Basis of Presentation

Our financial statements are presented on the accrual basis of accounting in accordance with generally accepted accounting principles in the United State of America, whereby revenues are recognized in the period earned and expenses when incurred.

Management’s Use of Estimates

The preparation of financial statements in conformity with GAAP requires management to make estimates and assumptions that affect the reported amounts of assets and liabilities at the date of the financial statements and the reported amounts of revenues and expenses during the reporting periods. Actual results could differ from those estimates.

Long-Lived Assets

We review and evaluate our long-lived assets for impairment whenever events or changes in circumstances indicate that their net book value may not be recoverable. When such factors and circumstances exist, we compare the assets’ carrying amounts against the estimated undiscounted cash flows to be generated by those assets over their estimated useful lives. If the carrying amounts are greater than the undiscounted cash flows, the fair values of those assets are estimated by discounting the projected cash flows. Any excess of the carrying amounts over the fair values are recorded as impairments in that fiscal period.

Statement of Cash Flows

For purposes of the statement of cash flows, we consider all highly liquid investments (i.e., investments which, when purchased, have original maturities of three months or less) to be cash equivalents.

Recent Accounting Pronouncements

The FASB recently issued ASU 2020-06, Debt – Debt with Conversion and Other Options (Subtopic 470-20) and Derivatives and Hedging – Contracts in Entity’s Own Equity (Subtopic 815-40): Accounting for Convertible Instruments and Contracts in an Entity’s Own Equity, to reduce complexity in applying GAAP to certain financial instruments with characteristics of liabilities and equity.

The guidance in ASU 2020-06 simplifies the accounting for convertible debt instruments and convertible preferred stock by removing the existing guidance in ASC 470-20, Debt: Debt with Conversion and Other Options, that requires entities to account for beneficial conversion features and cash conversion features in equity, separately from the host convertible debt or preferred stock. The guidance in ASC 470-20 applies to convertible instruments for which the embedded conversion features are not required to be bifurcated from the host contract and accounted for as derivatives.
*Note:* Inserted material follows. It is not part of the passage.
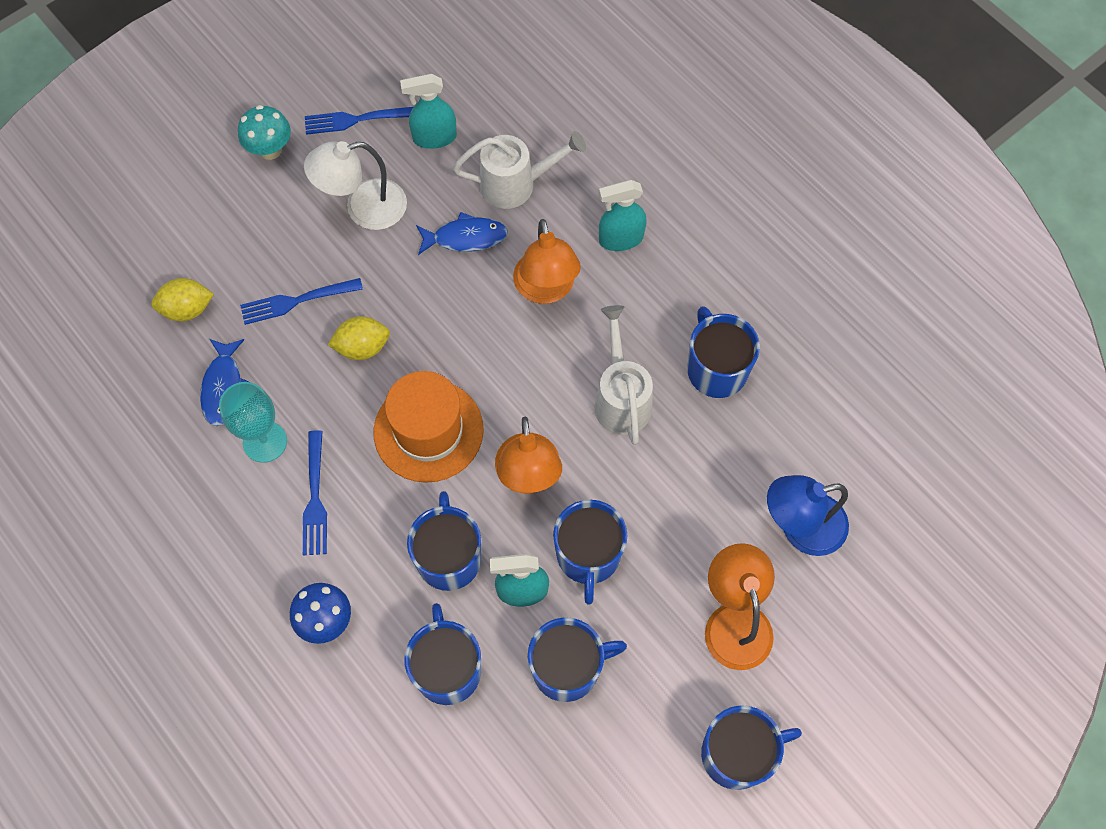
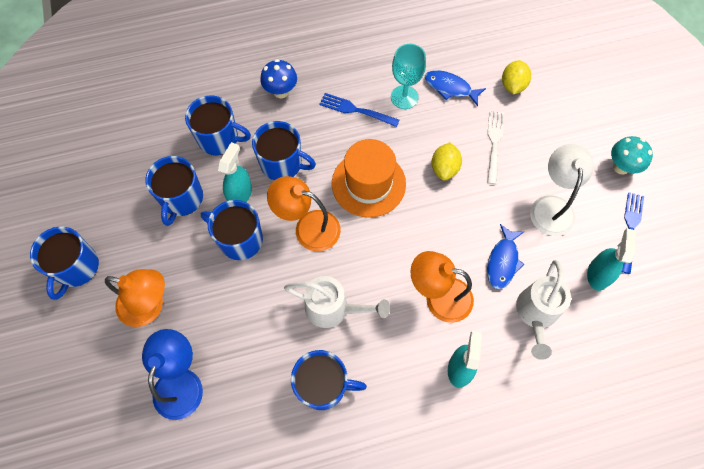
camera: 115 degrees right, 0 degrees up
blue fork [240,278,363,325] -> white fork [487,111,504,184]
In addition, the amendments revise the scope exception from derivative accounting in ASC 815-40 for freestanding financial instruments and embedded features that are both indexed to the issuer’s own stock and classified in stockholders’ equity, by removing certain criteria required for equity classification. These amendments are expected to result in more freestanding financial instruments qualifying for equity classification (and, therefore, not accounted for as derivatives), as well as fewer embedded features requiring separate accounting from the host contract.

The amendments in ASU 2020-06 further revise the guidance in ASC 260, Earnings Per Share, to require entities to calculate diluted earnings per share (EPS) for convertible instruments by using the if-converted method. In addition, entities must presume share settlement for purposes of calculating diluted EPS when an instrument may be settled in cash or shares.

The amendments in ASU 2020-06 are effective for our company for fiscal years beginning after December 15, 2023, with early adoption permitted. The Company is currently assessing the impact of these amendments on its future financial reporting.

In June 2016, the FASB issued ASU No. 2016-13 Financial Instruments-Credit Losses.  The new guidance provides better representation about expected credit losses on financial instruments. This Update requires the use of a methodology that reflects expected losses and requires consideration of a broader range of reasonable and supportive information to inform credit loss estimates.  This ASU is effective for reporting periods beginning after December 15, 2022, with early adoption permitted.  The company is studying the impact of adopting the ASU in fiscal year 2024, and what effect it could have. The Company believes the accounting change would not have a material effect on the financial statements.